知的財産権について
1 はじめに
人間の精神的活動,知的な活動から生まれるアイデアなどで,財産的価値があるものを知的財産といいます。こういったアイデア,知恵,技術といったものは,それ自体に形がないので保護することが難しい場合がありますが,これらを保護しなければ営業利益の侵害やトラブルを招くこととなります。そこで,今回は知的財産権のうち,商標権と意匠権について取り上げたいと思います。
2 商標
商標とは,商品のイメージを作り,またすでに作られている商品のイメージを守る役割を果たしているブランドのことです。
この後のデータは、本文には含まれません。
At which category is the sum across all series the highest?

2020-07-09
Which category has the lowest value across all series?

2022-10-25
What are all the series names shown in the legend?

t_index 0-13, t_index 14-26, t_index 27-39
商標を使っている人,これから商標を使おうとする人はその商標の登録を特許庁に出願し,登録を受けることができます。出願した商標が登録されるには特許庁における一定の審査や手続きが必要です。
出願した商標が登録されると,商標権が発生し,出願した個人・法人は商標権者となります。商標権者は商標権が侵害されたときに,侵害者に対して侵害行為を止めるように要求したり,損害が発生した場合には,侵害者に対して損害賠償請求をすることができたりする場合があります。
3 意匠
意匠とは物品の形状,模様若しくは色彩又はこれらの結合であって,視覚を通じて美感を起こさせるもので,端的にいうと工業製品の美的デザインです。意匠といえるためにはそして,意匠権とは登録された意匠及びこれに類似する意匠の実施を独占排他的にすることができる権利です。
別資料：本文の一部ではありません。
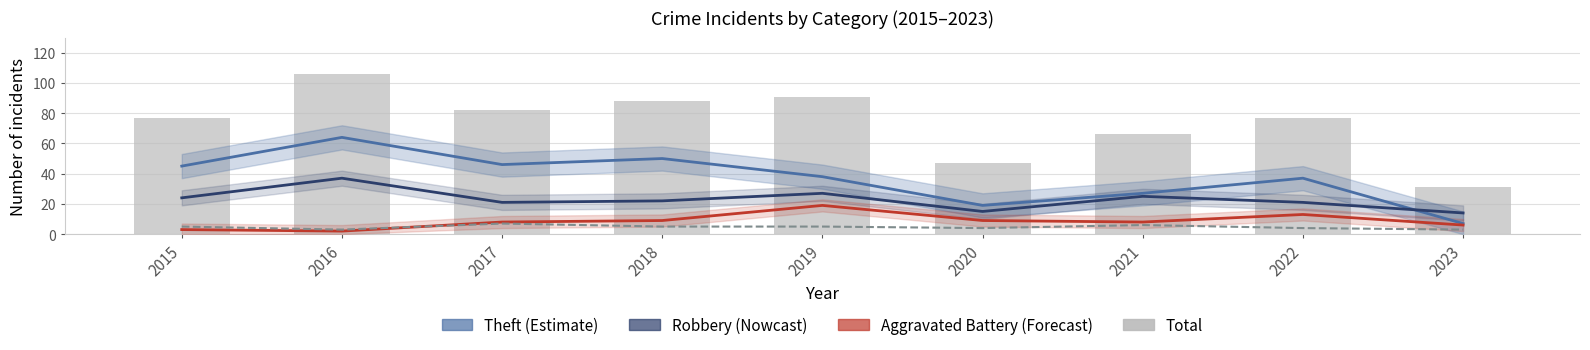

Is it true that Total equals 10 at 2023?

False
デザインが意匠権によって保護されるためには①工業上利用できること,②新規性を有すること,③創作が容易でないこと,④意匠登録が受けることができない意匠でないことの4つの要件を満たす必要があります。④の登録を受けることができない意匠とは,例えば公序良俗に反するおそれがあるものや他人の業務に関する物品と混同されるおそれがある意匠のことなどが挙げられます。
4 まとめ
いうまでもなく,企業やその商品や役務に対するブランドイメージや商品のデザインは,消費者の消費行動を決定する重要な要素となります。
一度,貴社の商品,サービスを見直して,商標や意匠として保護すべきものがないか検討されることをお勧めいたします。